Most Jacksonville birria reads guajillo-dominant. Oaxaca Club goes a different direction — there's a noticeable warmth from cloves and a hint of cinnamon, which is closer to how some Jalisco abuelas actually make it. The tacos come crisped hard and stuffed generously. Sit at the bar, order a mezcal alongside, and let the smoke do its job. It's the most distinct version on this list, which means you'll either rank it higher than I did or wonder why I included it at all.
Address: Jacksonville Beach, FL
Phone: (904) — see listing
Price: $$
Hours: Daily 11am-11pm
7. Don Eduardo Cocina Mexicana

TL;DR: A more traditional, less viral take on birria — closer to the Sunday-meal version than the TikTok version.
Don Eduardo Cocina Mexicana serves birria that's clearly cooked by people who grew up eating it on Sundays at home. The consomé has obvious bone-broth body. The meat falls apart properly. The tortilla treatment is less aggressive — these are dunked, not soaked — so the texture is more pliable than crackly. If you're looking for the Instagram quesabirria moment, look elsewhere. If you want birria that tastes like someone's grandmother is in the back, this is your spot.
Address: Riverside, Jacksonville, FL
Phone: (904) — see listing
Price: $$
Hours: Daily 11am-10pm
8. La Costa Mexican Cantina

TL;DR: A reliable beach-area quesabirria with a consomé that punches above its price point.
La Costa Mexican Cantina isn't going to top any best-of lists for innovation, but their birria execution is steady. The tortillas crisp well, the meat is well-seasoned, and the consomé is hot enough to burn the roof of your mouth, which is actually how I want it. Walkable from the pier and forgiving on a Sunday afternoon when you've already had two margaritas and need to make a decision quickly.

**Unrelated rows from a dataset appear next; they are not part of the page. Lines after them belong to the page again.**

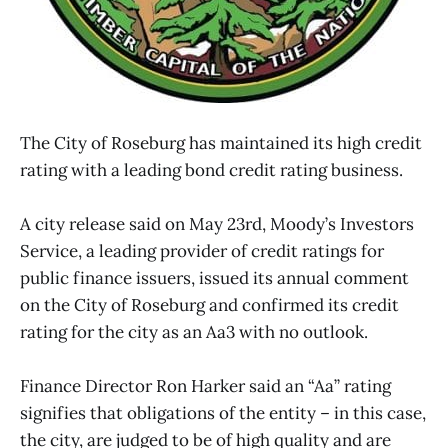
The City of Roseburg has maintained its high credit
rating with a leading bond credit rating business.
A city release said on May 23rd, Moody’s Investors
Service, a leading provider of credit ratings for
public finance issuers, issued its annual comment
on the City of Roseburg and confirmed its credit
rating for the city as an Aa3 with no outlook.
Finance Director Ron Harker said an “Aa” rating
signifies that obligations of the entity – in this case,
the city, are judged to be of high quality and are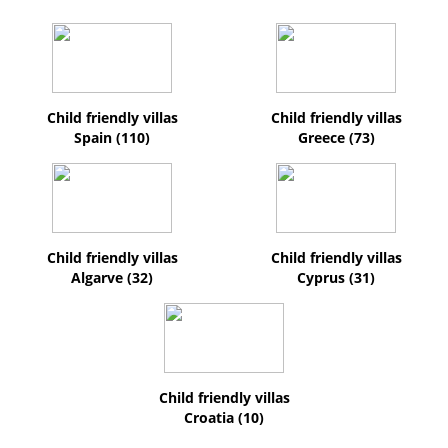
Child friendly villas
Child friendly villas
Spain (110)
Greece (73)
Child friendly villas
Child friendly villas
Algarve (32)
Cyprus (31)
Child friendly villas
Croatia (10)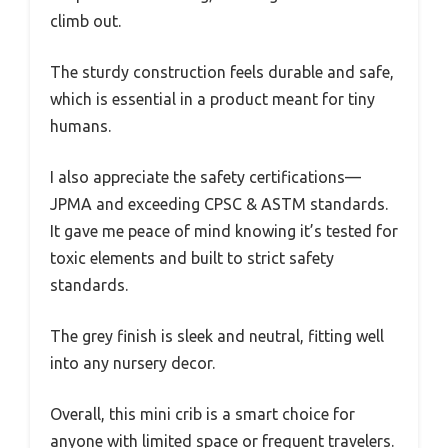
climb out.
The sturdy construction feels durable and safe,
which is essential in a product meant for tiny
humans.
I also appreciate the safety certifications—
JPMA and exceeding CPSC & ASTM standards.
It gave me peace of mind knowing it’s tested for
toxic elements and built to strict safety
standards.
The grey finish is sleek and neutral, fitting well
into any nursery decor.
Overall, this mini crib is a smart choice for
anyone with limited space or frequent travelers.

Address: Jacksonville Beach, FL
Phone: (904) — see listing
Price: $$
Hours: Daily 11am-10pm
9. Cielo Azul Mexican Kitchen and Seafood

TL;DR: A seafood-leaning kitchen that still puts out a respectable birria — order it alongside the ceviche.
Cielo Azul Mexican Kitchen and Seafood is primarily a seafood spot, but the birria deserves a mention because it's better than it has any right to be at a place where the menu is mostly fish. The consomé is more of a thin broth than a thick, fatty dunk — but the crispy tortilla and braised beef carry the dish. Pair with the camarones a la diabla if you want the full Cielo experience.

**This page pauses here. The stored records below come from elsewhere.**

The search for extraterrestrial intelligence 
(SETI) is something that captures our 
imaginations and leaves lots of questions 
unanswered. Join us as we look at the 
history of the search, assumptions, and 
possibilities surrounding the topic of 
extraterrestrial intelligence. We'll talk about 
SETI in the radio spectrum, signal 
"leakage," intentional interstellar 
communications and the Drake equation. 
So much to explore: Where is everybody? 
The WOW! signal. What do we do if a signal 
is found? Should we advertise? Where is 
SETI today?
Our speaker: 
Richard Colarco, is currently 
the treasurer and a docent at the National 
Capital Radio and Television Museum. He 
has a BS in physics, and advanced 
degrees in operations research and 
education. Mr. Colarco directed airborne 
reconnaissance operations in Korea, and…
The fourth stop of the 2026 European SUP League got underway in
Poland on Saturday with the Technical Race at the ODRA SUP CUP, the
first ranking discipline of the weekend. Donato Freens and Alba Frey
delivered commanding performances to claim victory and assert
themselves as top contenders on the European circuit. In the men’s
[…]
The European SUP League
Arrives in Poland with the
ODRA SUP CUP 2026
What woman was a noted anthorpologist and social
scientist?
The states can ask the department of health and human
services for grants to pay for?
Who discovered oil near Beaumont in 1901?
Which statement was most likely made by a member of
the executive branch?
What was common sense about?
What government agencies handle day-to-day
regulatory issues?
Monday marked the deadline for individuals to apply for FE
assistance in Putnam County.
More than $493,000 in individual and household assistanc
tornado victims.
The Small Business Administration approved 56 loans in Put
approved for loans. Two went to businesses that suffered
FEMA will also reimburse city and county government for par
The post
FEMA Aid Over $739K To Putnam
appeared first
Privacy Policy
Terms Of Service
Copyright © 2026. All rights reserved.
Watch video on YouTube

Address: Southside, Jacksonville, FL
Phone: (904) — see listing
Price: $$
Hours: Daily 11am-10pm
What to Order Alongside
TL;DR: A horchata, a side of pickled red onion, and absolutely no chips and salsa — they'll wreck your appetite.
Birria is rich, fatty, and salty. The drink that complements it best is something either bracingly cold (Mexican Coke, a hibiscus agua fresca) or sharp enough to cut through (a tequila blanco, neat or in a skinny margarita). Pickled red onion at the table fixes any plate that's leaning heavy. If the menu has a sopa de tortilla, get it as a starter — it's the same flavor family, smaller portion, gentler on the wallet. Skip the chips. You came for tacos.